** Exercise prompt **
Only the lines from the start of the data below through the line that contains "G04 PCB-Dimensions (mil): 1125.00 1500.00 *" are to be copied, exactly and without pictures.

Start of Block

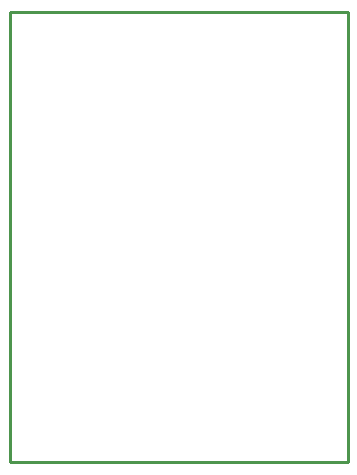
<source format=gbr>
G04 start of page 4 for group 6 idx 6 *
G04 Title: (unknown), outline *
G04 Creator: pcb 4.2.2 *
G04 CreationDate: Mon Nov  6 18:02:03 2023 UTC *
G04 For: thomasc *
G04 Format: Gerber/RS-274X *
G04 PCB-Dimensions (mil): 1125.00 1500.00 *
G04 PCB-Coordinate-Origin: lower left *
%MOIN*%
%FSLAX25Y25*%
%LNOUTLINE*%
%ADD29C,0.0100*%
G54D29*X0Y150000D02*Y0D01*
X112500D01*
Y150000D01*
X0D01*
M02*

</source>
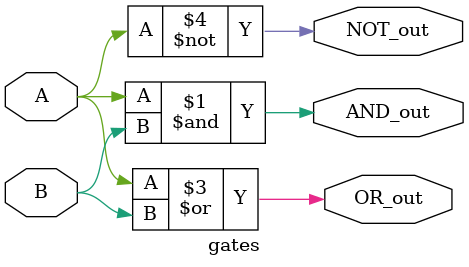
<source format=v>
module gates (
    input A, 
    input B,
    output AND_out, // Must match the testbench's 'AND_out'
    output OR_out,  // Must match the testbench's 'OR_out'
    output NOT_out  // Must match the testbench's 'NOT_out'
);
    // Gate implementations
    and G1 (AND_out, A, B);
    or G2 (OR_out, A, A, B); // Typo corrected: OR gate takes 2 inputs
    not G3 (NOT_out, A); 
    
endmodule

</source>
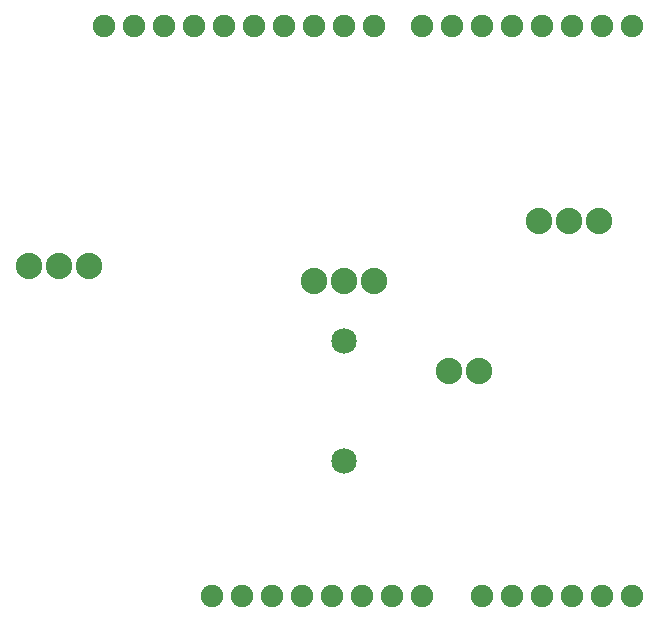
<source format=gts>
G04 MADE WITH FRITZING*
G04 WWW.FRITZING.ORG*
G04 DOUBLE SIDED*
G04 HOLES PLATED*
G04 CONTOUR ON CENTER OF CONTOUR VECTOR*
%ASAXBY*%
%FSLAX23Y23*%
%MOIN*%
%OFA0B0*%
%SFA1.0B1.0*%
%ADD10C,0.075278*%
%ADD11C,0.088000*%
%ADD12C,0.085000*%
%LNMASK1*%
G90*
G70*
G54D10*
X2096Y96D03*
X2196Y96D03*
X2296Y96D03*
X2396Y96D03*
X2496Y96D03*
X1636Y1996D03*
X1536Y1996D03*
X1436Y1996D03*
X1336Y1996D03*
X1236Y1996D03*
X1136Y1996D03*
X1036Y1996D03*
X936Y1996D03*
X836Y1996D03*
X736Y1996D03*
X2496Y1996D03*
X2396Y1996D03*
X2296Y1996D03*
X2196Y1996D03*
X2096Y1996D03*
X1996Y1996D03*
X1896Y1996D03*
X1796Y1996D03*
X1196Y96D03*
X1096Y96D03*
X1296Y96D03*
X1396Y96D03*
X1496Y96D03*
X1596Y96D03*
X1696Y96D03*
X1796Y96D03*
X1996Y96D03*
G54D11*
X686Y1196D03*
X586Y1196D03*
X486Y1196D03*
X1636Y1146D03*
X1536Y1146D03*
X1436Y1146D03*
G54D12*
X1536Y946D03*
X1536Y546D03*
G54D11*
X1986Y846D03*
X1886Y846D03*
X2386Y1346D03*
X2286Y1346D03*
X2186Y1346D03*
G04 End of Mask1*
M02*
</source>
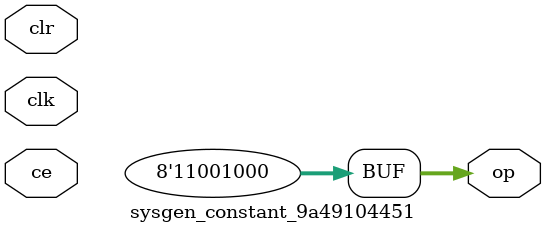
<source format=v>
module sysgen_constant_9a49104451 (
  output [(8 - 1):0] op,
  input clk,
  input ce,
  input clr);
  assign op = 8'b11001000;
endmodule
</source>
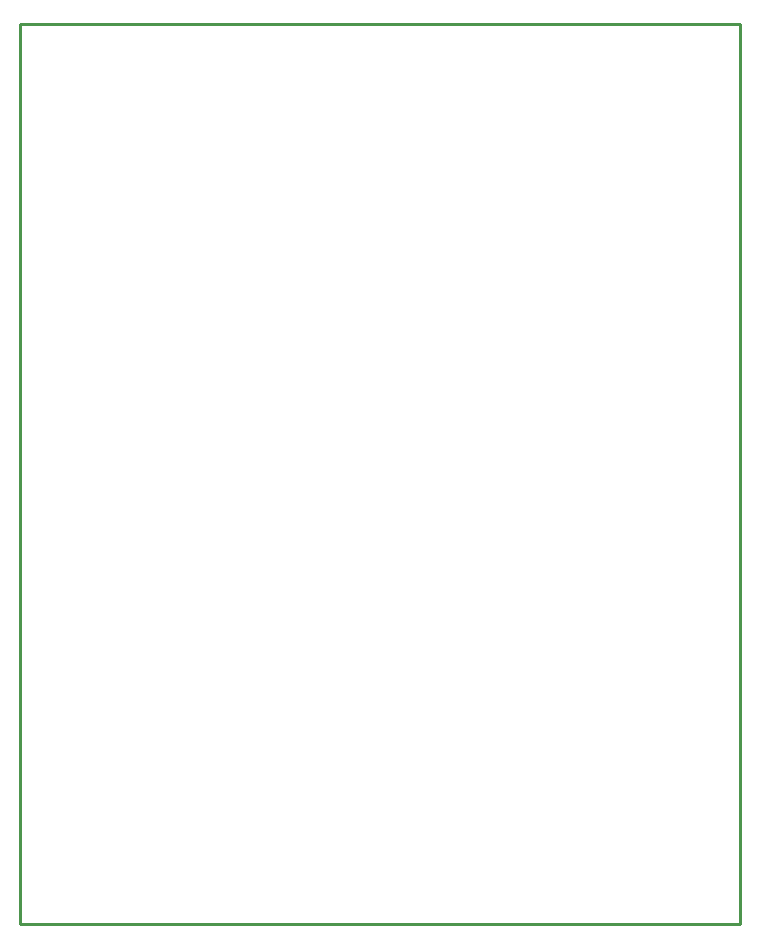
<source format=gbr>
G04 EAGLE Gerber RS-274X export*
G75*
%MOMM*%
%FSLAX34Y34*%
%LPD*%
%IN*%
%IPPOS*%
%AMOC8*
5,1,8,0,0,1.08239X$1,22.5*%
G01*
%ADD10C,0.254000*%


D10*
X0Y0D02*
X609600Y0D01*
X609600Y762000D01*
X0Y762000D01*
X0Y0D01*
M02*

</source>
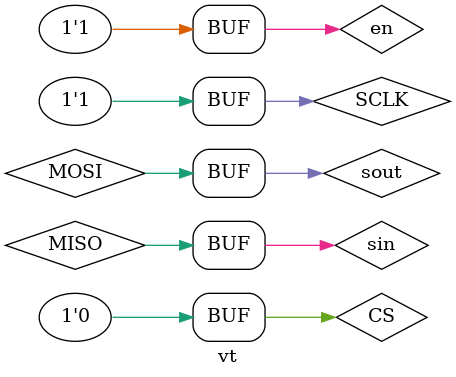
<source format=v>
`timescale 1ns / 1ps


module vt;

	// Inputs
	reg SCLK;
	reg CS;
	reg MOSI;

	// Outputs
	wire MISO;
	
	reg  en;
	wire	[7:0] dout;
	reg	[7:0] din;
	wire	infl;
	wire	outfl;
	
	reg sin;
	wire sout;
	
	reg [7:0]  a[0:383];
	reg [7:0]  b[0:383];
	
	
	reg [15:0] cnt;
	
	reg [15:0] temp;
	

	// Instantiate the Unit Under Test (UUT)
	DES_Top2 uut (  //DES加解密模块
		.SCLK(SCLK), 
		.CS(CS), 
		.MOSI(MOSI), 
		.MISO(MISO)
	);
	
	
	
	
	SAU  s(     //向DES模块发送数据接收数据的模块
	.clk(SCLK),
	.en(en),
	.din(din),
	.sin(sin),
	.dout(dout),
	.sout(sout),
	.infl(infl),
	.outfl(outfl)
	);
	
	always @(sout) begin
		MOSI = sout;
	end
	
	always @(MISO) begin
		sin = MISO;
	end
	
	

	initial begin
		// Initialize Inputs
		SCLK = 0;
		cnt = 0;
		
		//测试ECB
		a[0] = 8'h11;//标识ECB加密
//		a[0] = 8'h12;//标识ECB解密
		
		a[1] = 8'h02;//数据填充格式 02 pkcs7,01 zero
		
		a[2] = 8'h30;//密钥
		a[3] = 8'h31;
		a[4] = 8'h32;
		a[5] = 8'h33;
		a[6] = 8'h34;
		a[7] = 8'h35;
		a[8] = 8'h36;
		a[9] = 8'h37;
		
		a[10] = 8'h00;
		a[11] = 8'h00;
		a[12] = 8'h00;
		a[13] = 8'h0d;//加密数据长度
//		a[13] = 8'h10;//解密数据长度
		
		a[14] = 8'h30;//加密数据
		a[15] = 8'h31;
		a[16] = 8'h32;
		a[17] = 8'h33;
		a[18] = 8'h34;
		a[19] = 8'h35;
		a[20] = 8'h36;
		a[21] = 8'h37;
		
		a[22] = 8'h30;
		a[23] = 8'h31;
		a[24] = 8'h32;
		a[25] = 8'h33;
		a[26] = 8'h34;
		
		//c5 0a d0 28 c6 da 98 00 ac ad ae 56 b6 73 d5 da
//		a[14] = 8'hc5;//解密数据
//		a[15] = 8'h0a;
//		a[16] = 8'hd0;
//		a[17] = 8'h28;
//		a[18] = 8'hc6;
//		a[19] = 8'hda;
//		a[20] = 8'h98;
//		a[21] = 8'h00;
//		
//		a[22] = 8'hac;
//		a[23] = 8'had;
//		a[24] = 8'hae;
//		a[25] = 8'h56;
//		a[26] = 8'hb6;
//		a[27] = 8'h73;
//		a[28] = 8'hd5;
//		a[29] = 8'hda;

/*		
		//测试CBC
		a[0] = 8'h22;//标识CBC加密
		
		a[1] = 8'h01;//数据填充格式 02 pkcs7,01 zero
		
		a[2] = 8'h30;//密钥
		a[3] = 8'h31;
		a[4] = 8'h32;
		a[5] = 8'h33;
		a[6] = 8'h34;
		a[7] = 8'h35;
		a[8] = 8'h36;
		a[9] = 8'h37;
		
		a[10] = 8'h30;//填充向量
		a[11] = 8'h31;
		a[12] = 8'h32;
		a[13] = 8'h33;
		a[14] = 8'h34;
		a[15] = 8'h35;
		a[16] = 8'h36;
		a[17] = 8'h37;
		
		a[18] = 8'h00;//数据长度
		a[19] = 8'h00;
		a[20] = 8'h00;
		a[21] = 8'h10;
		//a[21] = 8'h0d;//加密数据长度
		
		
		a[22] = 8'h38;//解密数据
		a[23] = 8'h8d;
		a[24] = 8'h44;
		a[25] = 8'hf8;
		a[26] = 8'hb0;
		a[27] = 8'hf7;
		a[28] = 8'h09;
		a[29] = 8'hc0;
		
		a[30] = 8'hcf;
		a[31] = 8'h09;
		a[32] = 8'hc2;
		a[33] = 8'h03;
		a[34] = 8'heb;
		a[35] = 8'h89;
		a[36] = 8'h6a;
		a[37] = 8'h57;
		
		
//		a[22] = 8'h30;//加密数据
//		a[23] = 8'h31;
//		a[24] = 8'h32;
//		a[25] = 8'h33;
//		a[26] = 8'h34;
//		a[27] = 8'h35;
//		a[28] = 8'h36;
//		a[29] = 8'h37;
//		
//		a[30] = 8'h30;
//		a[31] = 8'h31;
//		a[32] = 8'h32;
//		a[33] = 8'h33;
//		a[34] = 8'h34;

*/
		// Wait 100 ns for global reset to finish
		
		CS = 0;
		en = 1;
		#100;
		CS = 1;
		en = 0;
		#100;
		CS = 0;
		en = 1;
		din = 8'hff;
		
//		temp = 0;
//		repeat(256) begin
//			a[temp + 14] = 8'h30;
//			temp = temp + 1;
//		end
		
		repeat(1000) begin
			SCLK = 0;
			#100;
			SCLK = 1;
			#100;
		end
        
		// Add stimulus here

	end
	
	always @(posedge SCLK) begin
		if(infl == 1) begin
			din = a[cnt];
			cnt = cnt + 1;
		end
	end
	
	always @(posedge SCLK) begin
		if(outfl == 1) begin
			$write("%h",dout);
		end
	end
      
endmodule


</source>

End of Block

** Exercise solution **
<source format=gbr>
G04 start of page 4 for group 6 idx 6 *
G04 Title: (unknown), outline *
G04 Creator: pcb 4.2.2 *
G04 CreationDate: Mon Nov  6 18:02:03 2023 UTC *
G04 For: thomasc *
G04 Format: Gerber/RS-274X *
G04 PCB-Dimensions (mil): 1125.00 1500.00 *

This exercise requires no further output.